One Stolen Token, Two More Victims: How TeamPCP Is Turning CI Pipelines Into Attack Chains
A threat actor group known as TeamPCP has compromised two GitHub Actions workflows maintained by Checkmarx, the supply chain security company, using credentials stolen during an earlier attack on Aqua Security’s Trivy vulnerability scanner. The incident, disclosed March 24, 2026, confirms that a single compromised pipeline can quietly poison others across the entire software delivery chain.
What Happened?
Four days after breaching Trivy’s GitHub Actions on March 19, 2026, TeamPCP used the tokens harvested from that first attack to tamper with two Checkmarx workflows: checkmarx/ast-github-action and checkmarx/kics-github-action. The Trivy compromise carries CVE identifier CVE-2026-33634 with a CVSS score of 9.4.
The group force-pushed tags to malicious commits containing a shell script called setup.sh, a credential-harvesting payload that pulls SSH keys, AWS, Google Cloud, Azure, Kubernetes, Docker credentials, CI/CD configurations, cryptocurrency wallet data, and Slack and Discord webhook URLs. Stolen data gets packaged into an encrypted archive called tpcp.tar.gz and sent to the domain checkmarx[.]zone, a typosquatted domain crafted to look like Checkmarx’s own infrastructure.
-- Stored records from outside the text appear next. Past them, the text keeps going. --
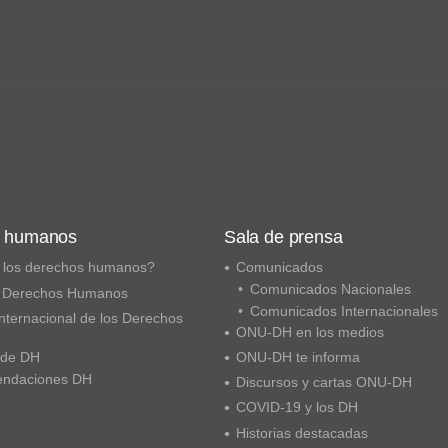
s humanos
Sala de prensa
 los derechos humanos?
Comunicados
Comunicados Nacionales
 Derechos Humanos
Comunicados Internacionales
nternacional de los Derechos
ONU-DH en los medios
 de DH
ONU-DH te informa
ndaciones DH
Discursos y cartas ONU-DH
COVID-19 y los DH
Historias destacadas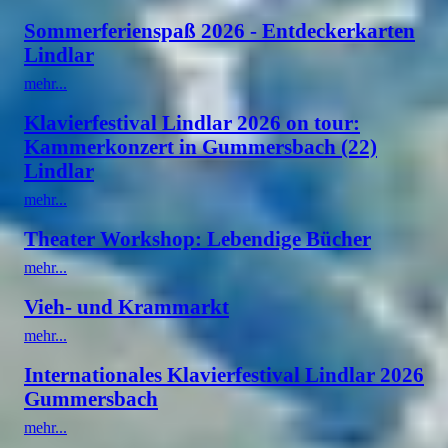
Sommerferienspaß 2026 - Entdeckerkarten
Lindlar
mehr...
Klavierfestival Lindlar 2026 on tour:
Kammerkonzert in Gummersbach (22)
Lindlar
mehr...
Theater Workshop: Lebendige Bücher
mehr...
Vieh- und Krammarkt
mehr...
Internationales Klavierfestival Lindlar 2026
Gummersbach
mehr...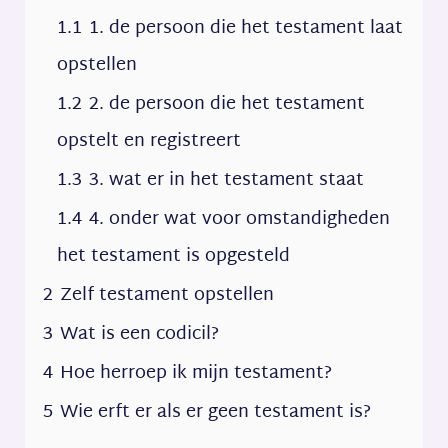
1.1
1. de persoon die het testament laat
opstellen
1.2
2. de persoon die het testament
opstelt en registreert
1.3
3. wat er in het testament staat
1.4
4. onder wat voor omstandigheden
het testament is opgesteld
2
Zelf testament opstellen
3
Wat is een codicil?
4
Hoe herroep ik mijn testament?
5
Wie erft er als er geen testament is?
If the primary exfiltration fails, the malware creates a backup repository using the victim’s GitHub token. The same group also trojanized two Open VSX extensions, ast-results version 2.53.0 and cx-dev-assist version 1.7.0. On non-CI systems, the malware installs a persistent background service that checks for new payloads every 50 minutes.
What’s the Impact?
The damage here goes beyond one compromised vendor. When a CI runner executes a poisoned action, the malware skims every secret in memory, including GitHub personal access tokens. If those tokens have write access to other repositories using different actions, the attacker can push malicious code there too. It’s a domino effect built into how CI/CD pipelines share credentials by default.
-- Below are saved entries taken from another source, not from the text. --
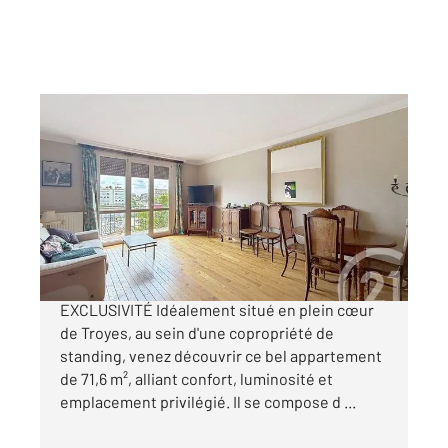
TROYES 10
2
71,60 m
, 3 pièces
Ref : 71992
Appartement F3 à vendre
147 000 €
CENTURY 21 MARTINOT VOUS PRÉSENTE EN
EXCLUSIVITÉ Idéalement situé en plein cœur
de Troyes, au sein d'une copropriété de
standing, venez découvrir ce bel appartement
de 71,6 m², alliant confort, luminosité et
emplacement privilégié. Il se compose d ...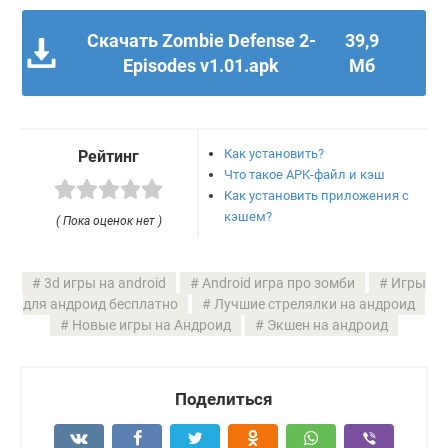
Скачать Zombie Defense 2-
39,9
Episodes v1.01.apk
Мб
Как установить?
Рейтинг
Что такое APK-файл и кэш
Как установить приложения с
кэшем?
( Пока оценок нет )
3d игры на android
Android игра про зомби
Игры
для андроид бесплатно
Лучшие стрелялки на андроид
Новые игры на Андроид
Экшен на андроид
Поделиться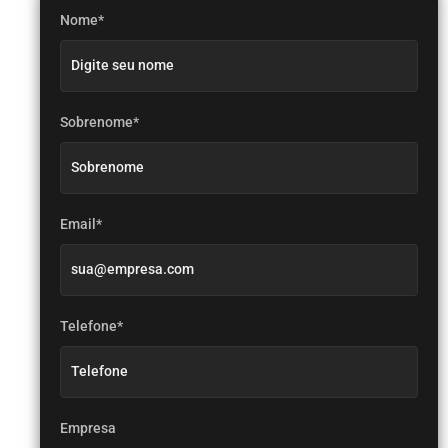
Nome*
Sobrenome*
Email*
Telefone*
Empresa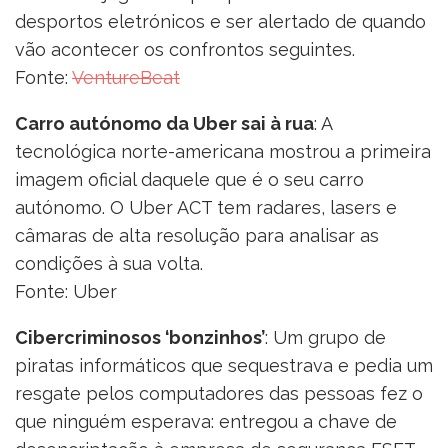
desportos eletrónicos e ser alertado de quando
vão acontecer os confrontos seguintes.
Fonte:
VentureBeat
Carro autónomo da Uber sai à rua
: A
tecnológica norte-americana mostrou a primeira
imagem oficial daquele que é o seu carro
autónomo. O Uber ACT tem radares, lasers e
câmaras de alta resolução para analisar as
condições à sua volta.
Fonte: Uber
Cibercriminosos ‘bonzinhos’
: Um grupo de
piratas informáticos que sequestrava e pedia um
resgate pelos computadores das pessoas fez o
que ninguém esperava: entregou a chave de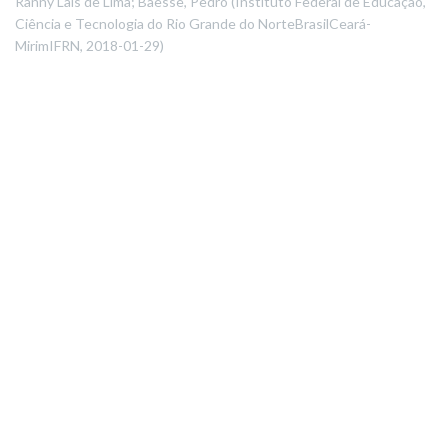
Ranny Laís de Lima; Baesse, Pedro
(
Instituto Federal de Educação,
Ciência e Tecnologia do Rio Grande do NorteBrasilCeará-
MirimIFRN
,
2018-01-29
)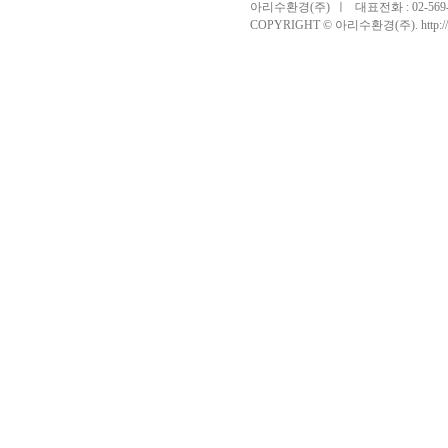
아리수환경(주)
ㅣ
대표전화 : 02-569-
COPYRIGHT © 아리수환경(주). http://bam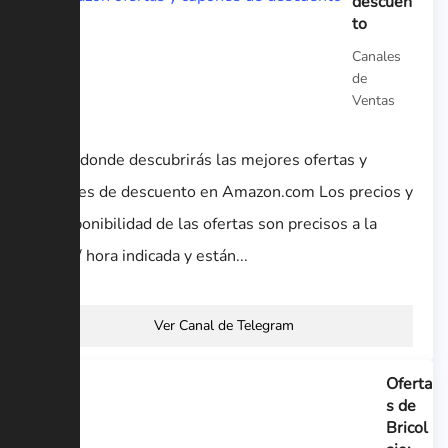
descuen
to
Canales
de
Ventas
Canal donde descubrirás las mejores ofertas y
cupones de descuento en Amazon.com Los precios y
la disponibilidad de las ofertas son precisos a la
fecha / hora indicada y están...
Ver Canal de Telegram
Oferta
s de
Bricol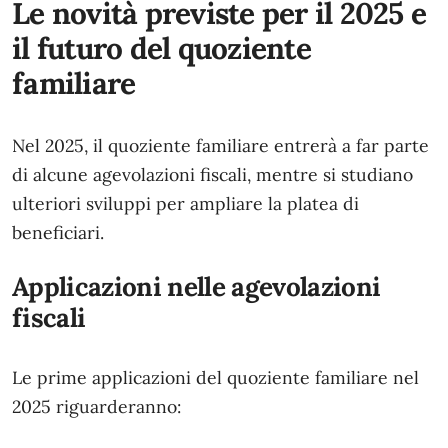
Le novità previste per il 2025 e
il futuro del quoziente
familiare
Nel 2025, il quoziente familiare entrerà a far parte
di alcune agevolazioni fiscali, mentre si studiano
ulteriori sviluppi per ampliare la platea di
beneficiari.
Applicazioni nelle agevolazioni
fiscali
Le prime applicazioni del quoziente familiare nel
2025 riguarderanno: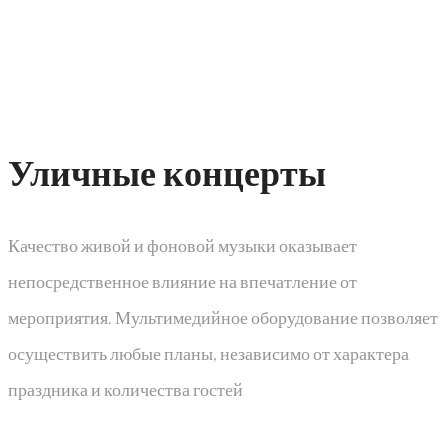
Уличные концерты​
Качество живой и фоновой музыки оказывает
непосредственное влияние на впечатление от
мероприятия. Мультимедийное оборудование позволяет
осуществить любые планы, независимо от характера
праздника и количества гостей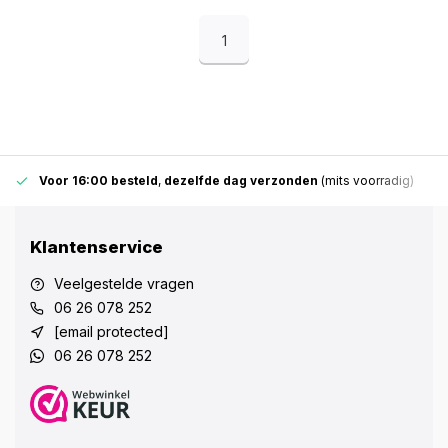
1
Voor 16:00 besteld
,
dezelfde dag verzonden
(mits voorradig)
Klantenservice
Veelgestelde vragen
06 26 078 252
[email protected]
06 26 078 252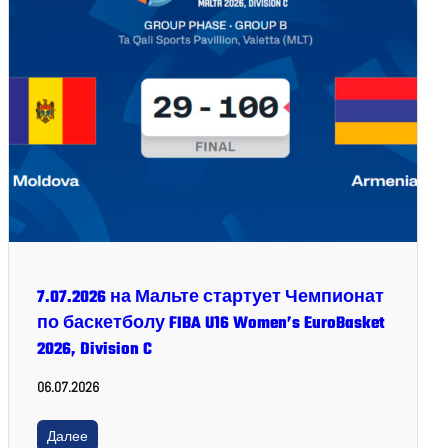
7.07.2026 на Мальте стартует Чемпионат
по баскетболу FIBA U16 Women’s EuroBasket
2026, Division C
06.07.2026
Далее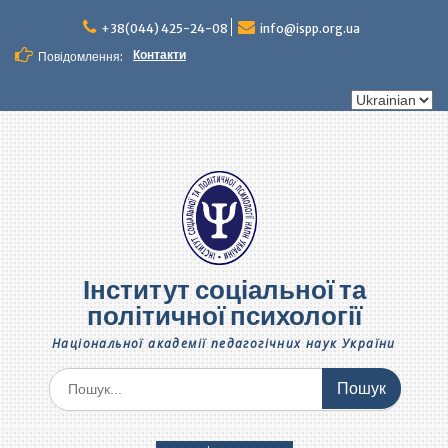
Перейти
до
+38(044) 425-24-08
info@ispp.org.ua
вмісту
Контакти
Повідомлення:
Вибрати
мову
Інститут соціальної та
політичної психології
Національної академії педагогічних наук України
Шукати: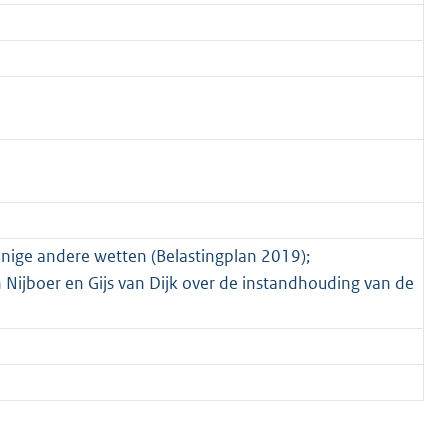
enige andere wetten (Belastingplan 2019);
jboer en Gijs van Dijk over de instandhouding van de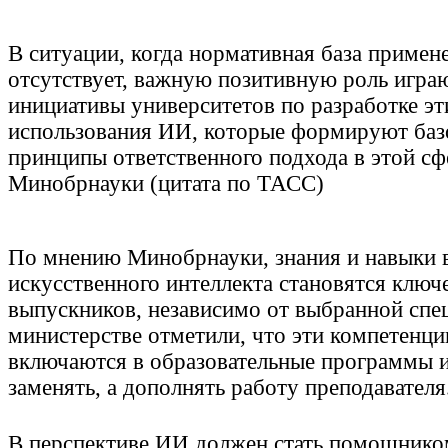
В ситуации, когда нормативная база приме
отсутствует, важную позитивную роль играю
инициативы университетов по разработке эт
использования ИИ, которые формируют баз
принципы ответственного подхода в этой сф
Минобрнауки (цитата по ТАСС)
По мнению Минобрнауки, знания и навыки 
искусственного интеллекта становятся ключ
выпускников, независимо от выбранной спе
министерстве отметили, что эти компетенци
включаются в образовательные программы 
заменять, а дополнять работу преподавателя
В перспективе ИИ должен стать помощником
The researchers traced the initial breach to a compromised cx-plugins-releases service account. Sysdig, which tracked the expanded campaign, noted that the use of vendor-specific lookalike domains is deliberate: security analysts reviewing logs see what appears to be routine traffic to a known vendor’s domain. Nothing looks wrong until you dig deeper.
TeamPCP has since escalated further, pushing malicious Docker images of Trivy and hijacking Aqua Security’s aquasec-com GitHub organization. They’ve also been observed deploying a shell script that wipes Kubernetes machines in environments matching Iranian time zones, a significant escalation in destructive capability.
How to Avoid This
If your pipelines used either Checkmarx action during the affected window, rotate all secrets and cloud credentials immediately. Audit your GitHub Actions workflow logs for any references to tpcp.tar.gz, scan.aquasecurity[.]zone, or checkmarx[.]zone. Check whether repositories named tpcp-docs or docs-tpcp exist in your GitHub organization, as their presence confirms data was successfully exfiltrated.
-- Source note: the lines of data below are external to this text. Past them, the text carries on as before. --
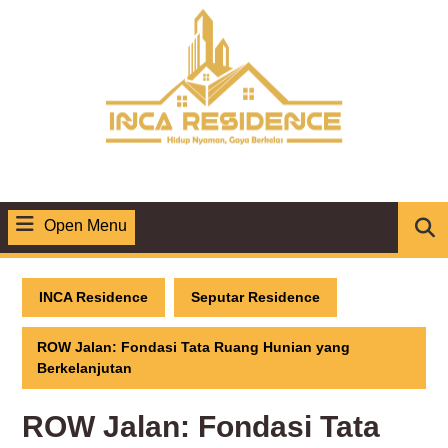
Skip
to
content
Open Menu
Open
Menu
INCA Residence
Seputar Residence
ROW Jalan: Fondasi Tata Ruang Hunian yang
Berkelanjutan
ROW Jalan: Fondasi Tata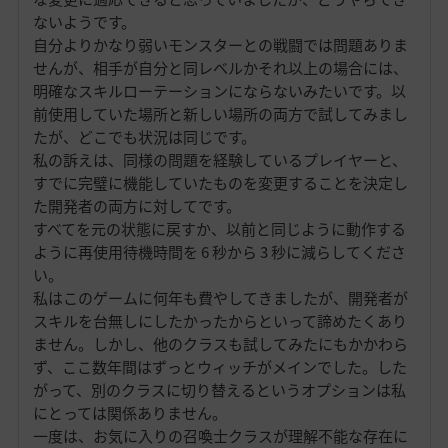
ないようです。
自分よりかなり弱いモンスターとの戦闘では問題ありま
せんが、相手が自分と同レベルかそれ以上の場合には、
明確なスキルローテーションにならないみたいです。以
前使用していた場所と新しい場所の両方で試してみまし
たが、どこでも状況は同じです。
私の訴えは、同様の問題を経験しているプレイヤーと、
すでに完璧に機能していたものを変更することを決定し
た開発者の両方に対してです。
すべてを元の状態に戻すか、以前と同じように動作する
ように再使用待機時間を 6 秒から 3 秒に減らしてくださ
い。
私はこのゲームに何年も費やしてきましたが、開発者が
スキルを台無しにしたかったからといって諦めたくあり
ません。しかし、他のクラスも試してみたにもかかわら
ず、ここ数年間はずっとウィッチがメインでした。した
がって、別のクラスに切り替えるというオプションは私
にとっては関係ありません。
一度は、お気に入りの召喚士クラスが理解不能な存在に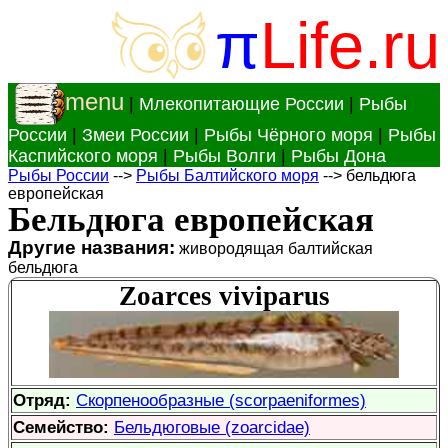
π
Life.ru
menu
|
Млекопитающие России
|
Рыбы
России
|
Змеи России
|
Рыбы Чёрного моря
|
Рыбы
Каспийского моря
|
Рыбы Волги
|
Рыбы Дона
Рыбы России
-->
Рыбы Балтийского моря
--> бельдюга
европейская
Бельдюга европейская
Другие названия:
живородящая балтийская
бельдюга
Zoarces viviparus
Отряд:
Скорпенообразные (scorpaeniformes)
Семейство:
Бельдюговые (zoarcidae)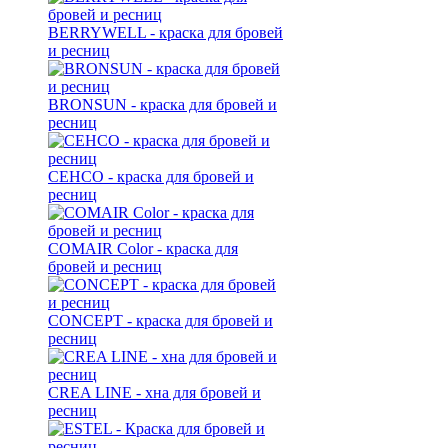
BERRYWELL - краска для бровей
и ресниц
BRONSUN - краска для бровей и
ресниц
CEHCO - краска для бровей и
ресниц
COMAIR Color - краска для
бровей и ресниц
CONCEPT - краска для бровей и
ресниц
CREA LINE - хна для бровей и
ресниц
Going forward, pin GitHub Actions to full commit SHAs rather than version tags. Tags can be force-pushed and are not a reliable anchor. Restrict access to the Instance Metadata Service from CI runner containers and monitor outbound network traffic for unexpected domain connections.
The broader lesson here is structural. Code review and dependency scanning both failed in this incident because the malicious code was injected at the source of a trusted action. That’s the exploit. Trusting a vendor’s name without verifying the integrity of a specific commit is, right now, a gap most teams haven’t closed.